You may recall that the hypotheses for this test are:

\begin{align*} H_0\amp:\ \text{Efficiency and years of experience are independent characteristics}\\ H_A\amp:\ \text{These characteristics are dependent} \end{align*}

Next, we compute the expected counts.

\(\lt\) 5 Years 5-15 Years 15+ Years Total
Low Efficiency 20 15 11 46
21.41 13.38 11.20
Moderate Efficiency 43 27 27 97
45.15 28.22 23.63
High Efficiency 65 38 29 132
61.44 38.40 32.16
Total 128 80 67 275
Table 6.3.40. Observed and Expected Counts

And then we compute the \(\chi^2\) test statistic using this table.

\begin{align*} \chi^2_{\text{test}} \amp= \frac{(20-21.41)^2}{21.41} + \frac{(15-13.38)^2}{13.38} + \frac{(11-11.20)^2}{11.20}\\ \amp+ \frac{(43-45.15)^2}{45.15} + \frac{(27-28.22)^2}{28.22} + \frac{(27-23.63)^2}{23.63}\\ \amp+ \frac{(65-61.44)^2}{61.44} + \frac{(38.38.40)^2}{38.40} + \frac{(29-32.16)^2}{32.16}\\ \amp\approx 1.449 \end{align*}

At the \(\alpha = 0.05\) significance level with \(df = (3-1)(3-1) = 4\text{,}\) the critical value from the \(\chi^2\)-distribution is 9.488. The distribution and test statistic are shown below.

Figure 6.3.41. Rejection Region for \(\chi^2\) Test

Since our test statistic is not further into the tail than the critical value of \(\chi^2_{0.05} = 9.488\text{,}\) we must fail to reject the null hypothesis.
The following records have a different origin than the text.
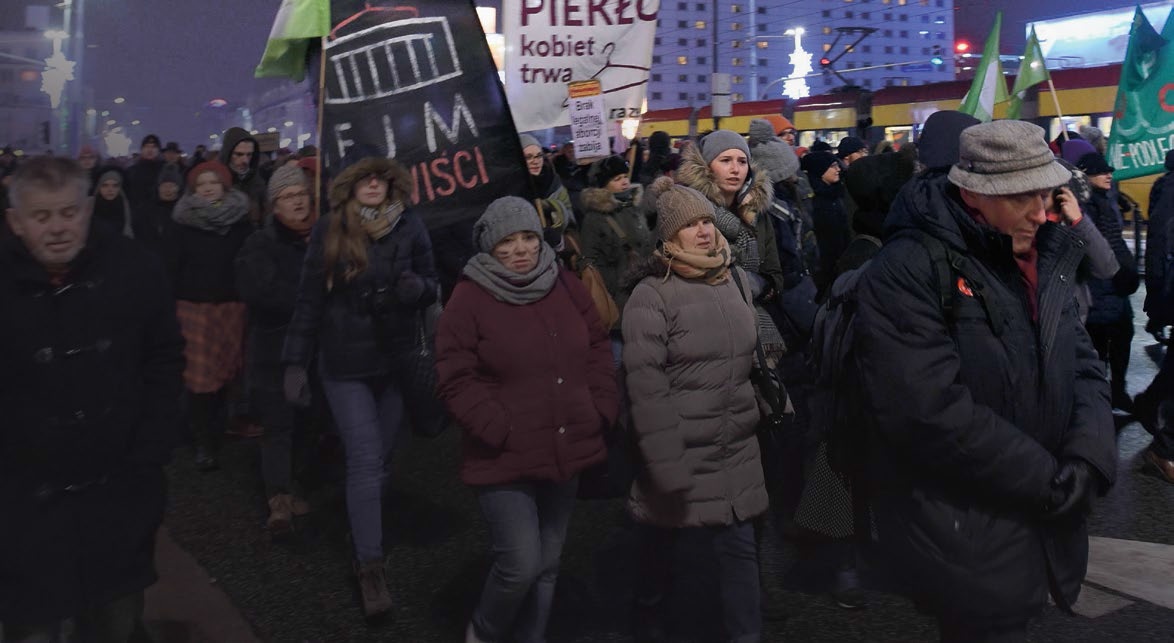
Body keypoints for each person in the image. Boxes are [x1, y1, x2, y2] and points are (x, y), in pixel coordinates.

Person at [854, 120, 1116, 642]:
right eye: (1023, 198)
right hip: (965, 525)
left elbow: (1083, 364)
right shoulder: (908, 267)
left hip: (1039, 513)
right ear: (975, 194)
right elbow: (926, 408)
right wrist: (1047, 481)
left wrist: (1088, 459)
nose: (1042, 213)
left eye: (1045, 193)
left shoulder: (1043, 252)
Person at [0, 156, 184, 642]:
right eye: (41, 217)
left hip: (117, 491)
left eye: (67, 213)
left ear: (87, 209)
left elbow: (163, 359)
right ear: (15, 221)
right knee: (31, 628)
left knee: (112, 623)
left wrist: (150, 450)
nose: (57, 228)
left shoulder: (135, 267)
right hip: (20, 502)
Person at [434, 197, 618, 643]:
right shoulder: (470, 296)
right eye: (507, 242)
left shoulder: (564, 283)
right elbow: (453, 374)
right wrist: (497, 426)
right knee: (520, 563)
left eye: (528, 238)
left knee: (549, 564)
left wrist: (600, 406)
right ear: (488, 247)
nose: (520, 250)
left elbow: (596, 343)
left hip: (568, 438)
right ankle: (484, 631)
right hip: (505, 453)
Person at [282, 156, 438, 620]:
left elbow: (433, 281)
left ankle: (360, 523)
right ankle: (369, 564)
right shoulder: (330, 228)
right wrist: (294, 362)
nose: (374, 184)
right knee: (367, 459)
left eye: (382, 177)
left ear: (393, 184)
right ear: (350, 186)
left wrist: (417, 289)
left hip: (395, 362)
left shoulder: (410, 225)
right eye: (365, 178)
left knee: (383, 458)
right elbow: (309, 299)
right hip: (345, 364)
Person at [623, 179, 768, 643]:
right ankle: (647, 613)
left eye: (707, 220)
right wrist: (664, 460)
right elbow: (645, 386)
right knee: (667, 550)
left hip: (736, 446)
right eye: (690, 226)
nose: (703, 232)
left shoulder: (735, 279)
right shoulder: (652, 295)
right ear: (669, 238)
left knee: (738, 552)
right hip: (681, 449)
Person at [235, 165, 321, 537]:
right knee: (278, 425)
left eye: (301, 193)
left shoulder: (323, 236)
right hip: (275, 350)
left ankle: (295, 481)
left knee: (308, 422)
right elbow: (259, 292)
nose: (298, 201)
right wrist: (309, 301)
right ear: (274, 205)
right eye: (288, 196)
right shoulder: (260, 244)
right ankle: (279, 499)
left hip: (316, 349)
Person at [168, 161, 254, 471]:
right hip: (194, 306)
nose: (207, 188)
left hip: (232, 306)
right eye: (201, 183)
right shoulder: (182, 223)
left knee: (227, 371)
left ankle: (221, 425)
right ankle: (203, 440)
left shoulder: (242, 222)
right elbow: (171, 266)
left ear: (224, 186)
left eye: (213, 182)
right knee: (200, 377)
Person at [676, 130, 786, 363]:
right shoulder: (685, 210)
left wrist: (758, 285)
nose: (735, 169)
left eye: (742, 161)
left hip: (753, 326)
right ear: (706, 166)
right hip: (701, 333)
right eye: (725, 160)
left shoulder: (758, 213)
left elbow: (775, 274)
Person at [1076, 151, 1138, 412]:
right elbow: (1095, 251)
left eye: (1109, 171)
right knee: (1099, 347)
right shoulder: (1083, 206)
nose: (1109, 175)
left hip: (1117, 287)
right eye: (1102, 172)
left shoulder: (1105, 198)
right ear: (1086, 177)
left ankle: (1117, 391)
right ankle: (1101, 399)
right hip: (1099, 289)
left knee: (1124, 336)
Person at [1136, 150, 1174, 483]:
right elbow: (1159, 246)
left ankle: (1148, 404)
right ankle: (1163, 448)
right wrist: (1158, 300)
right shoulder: (1171, 187)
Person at [580, 154, 654, 316]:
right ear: (603, 186)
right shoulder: (594, 217)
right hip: (616, 297)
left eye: (625, 176)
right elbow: (588, 261)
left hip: (642, 290)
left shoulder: (634, 207)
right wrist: (608, 290)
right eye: (617, 179)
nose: (625, 182)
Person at [800, 150, 848, 292]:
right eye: (833, 166)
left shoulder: (836, 193)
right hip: (822, 269)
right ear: (820, 170)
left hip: (839, 264)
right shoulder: (812, 201)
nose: (838, 169)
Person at [519, 132, 574, 248]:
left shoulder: (554, 183)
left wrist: (550, 206)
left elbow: (570, 221)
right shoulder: (513, 188)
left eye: (539, 155)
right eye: (528, 157)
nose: (535, 161)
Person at [219, 127, 267, 225]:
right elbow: (209, 205)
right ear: (228, 153)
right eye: (238, 154)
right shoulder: (215, 180)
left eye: (249, 155)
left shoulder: (258, 182)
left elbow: (267, 215)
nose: (245, 160)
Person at [91, 165, 135, 238]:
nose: (110, 190)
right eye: (105, 185)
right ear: (99, 187)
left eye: (115, 186)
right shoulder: (90, 208)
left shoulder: (127, 207)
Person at [124, 134, 165, 213]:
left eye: (153, 147)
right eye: (147, 146)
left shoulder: (164, 170)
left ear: (158, 150)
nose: (150, 150)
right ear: (141, 149)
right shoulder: (132, 171)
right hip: (136, 214)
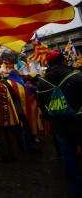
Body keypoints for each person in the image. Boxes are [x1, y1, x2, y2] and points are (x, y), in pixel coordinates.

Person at [36, 50, 82, 197]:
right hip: (80, 121)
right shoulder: (77, 76)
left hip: (59, 126)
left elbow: (42, 106)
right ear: (64, 61)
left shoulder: (41, 83)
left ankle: (76, 189)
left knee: (69, 157)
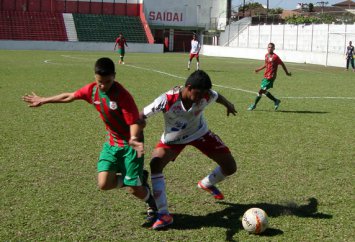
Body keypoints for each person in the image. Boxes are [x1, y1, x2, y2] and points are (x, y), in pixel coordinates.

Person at [22, 57, 156, 221]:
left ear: (114, 76)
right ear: (95, 77)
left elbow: (135, 122)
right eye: (100, 81)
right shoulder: (92, 90)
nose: (103, 86)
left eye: (107, 81)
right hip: (112, 143)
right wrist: (44, 100)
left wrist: (134, 138)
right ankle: (137, 179)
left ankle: (151, 202)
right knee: (104, 184)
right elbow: (69, 96)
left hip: (131, 146)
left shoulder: (122, 96)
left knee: (135, 190)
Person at [140, 70, 238, 230]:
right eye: (199, 93)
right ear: (189, 87)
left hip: (200, 133)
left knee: (231, 167)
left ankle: (207, 183)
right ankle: (163, 214)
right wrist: (135, 136)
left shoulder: (205, 95)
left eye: (205, 94)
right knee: (155, 164)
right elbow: (141, 115)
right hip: (174, 139)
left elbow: (216, 95)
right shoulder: (166, 99)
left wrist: (228, 104)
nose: (202, 98)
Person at [248, 42, 291, 111]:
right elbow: (266, 64)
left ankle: (254, 105)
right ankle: (276, 101)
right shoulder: (266, 56)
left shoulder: (275, 57)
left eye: (271, 47)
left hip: (271, 77)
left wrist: (286, 73)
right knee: (263, 91)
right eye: (269, 47)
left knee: (260, 91)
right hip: (266, 76)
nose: (270, 48)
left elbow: (282, 64)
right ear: (267, 48)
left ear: (274, 48)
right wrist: (259, 69)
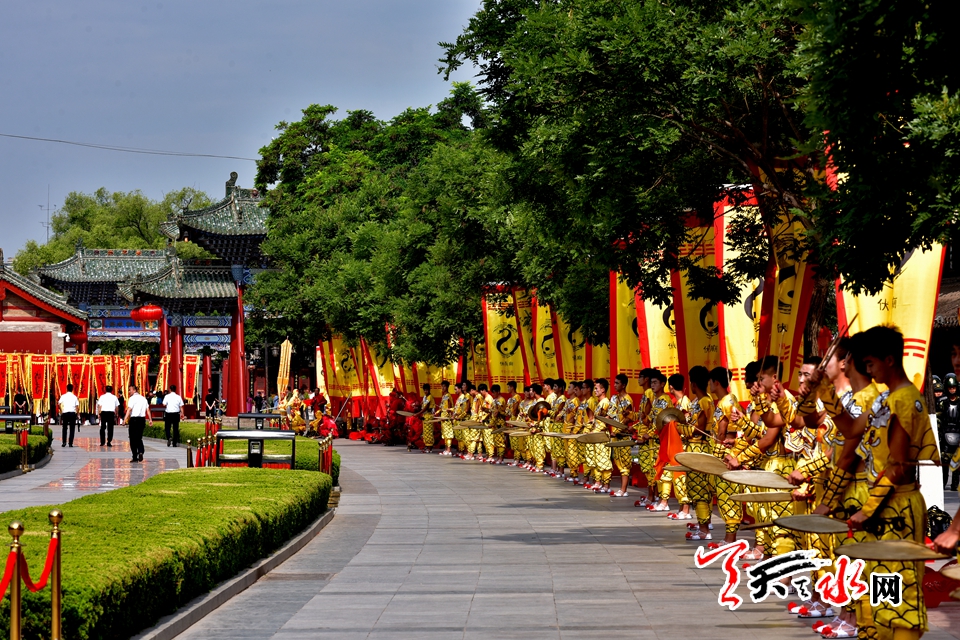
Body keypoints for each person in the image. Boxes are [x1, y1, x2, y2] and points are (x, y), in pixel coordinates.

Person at [846, 325, 940, 640]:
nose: (868, 370)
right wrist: (820, 395)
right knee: (883, 594)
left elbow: (898, 466)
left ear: (889, 359)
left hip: (897, 506)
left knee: (901, 595)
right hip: (884, 506)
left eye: (870, 363)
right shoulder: (886, 399)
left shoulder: (904, 400)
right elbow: (851, 431)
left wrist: (867, 509)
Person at [937, 373, 960, 490]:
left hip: (958, 434)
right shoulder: (942, 402)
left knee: (957, 461)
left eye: (954, 387)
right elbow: (938, 418)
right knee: (945, 461)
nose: (952, 390)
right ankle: (943, 482)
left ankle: (955, 484)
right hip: (945, 434)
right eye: (950, 388)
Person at [125, 384, 152, 463]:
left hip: (134, 420)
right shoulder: (143, 398)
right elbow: (148, 410)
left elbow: (129, 409)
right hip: (142, 420)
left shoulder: (132, 398)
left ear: (134, 390)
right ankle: (140, 451)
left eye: (130, 390)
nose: (129, 392)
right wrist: (150, 420)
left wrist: (125, 419)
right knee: (139, 437)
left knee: (132, 438)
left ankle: (134, 457)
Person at [58, 383, 80, 447]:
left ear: (66, 389)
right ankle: (70, 443)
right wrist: (77, 414)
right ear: (72, 389)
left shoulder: (63, 396)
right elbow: (77, 407)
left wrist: (61, 411)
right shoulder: (75, 397)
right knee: (72, 428)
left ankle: (64, 442)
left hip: (65, 413)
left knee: (64, 428)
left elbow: (59, 403)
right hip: (72, 413)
There is no statistically significant evidence that efficiency and years worked are related. These two variables appear to be independent.

Figure 6.3.42. Tests of Independence or Homogeneity I
Figure 6.3.43. Tests of Independence or Homogeneity II

In a test of homogeneity, the following observed counts are observed, and the expected counts are shown in the lower right-hand corners of each cell.

Population 1 Population 2
Characteristic A 51 42
43.22 49.78
Characteristic B 61 87
68.78 79.22
Table 6.3.45. Observed and Expected Counts

This results in a test statistic \(\chi^2_\text{test} = 4.260\text{.}\)

Question: what is your conclusion at the \(\alpha = 0.01\) significance level?

Answer

The populations appear to be homogeneous.

In a test of independence, the following observed counts are observed, and the expected counts are shown in the lower right-hand corners of each cell.

Characteristic 1 Characteristic 2
Characteristic A 51 42
43.22 49.78
Characteristic B 61 87
68.78 79.22
Table 6.3.47. Observed and Expected Counts

This results in a test statistic \(\chi^2_{\text{test}} = 4.260\text{.}\)

Question: what is your conclusion at the \(\alpha = 0.05\) significance level?

Answer

There is statistically significant evidence the characteristics are dependent.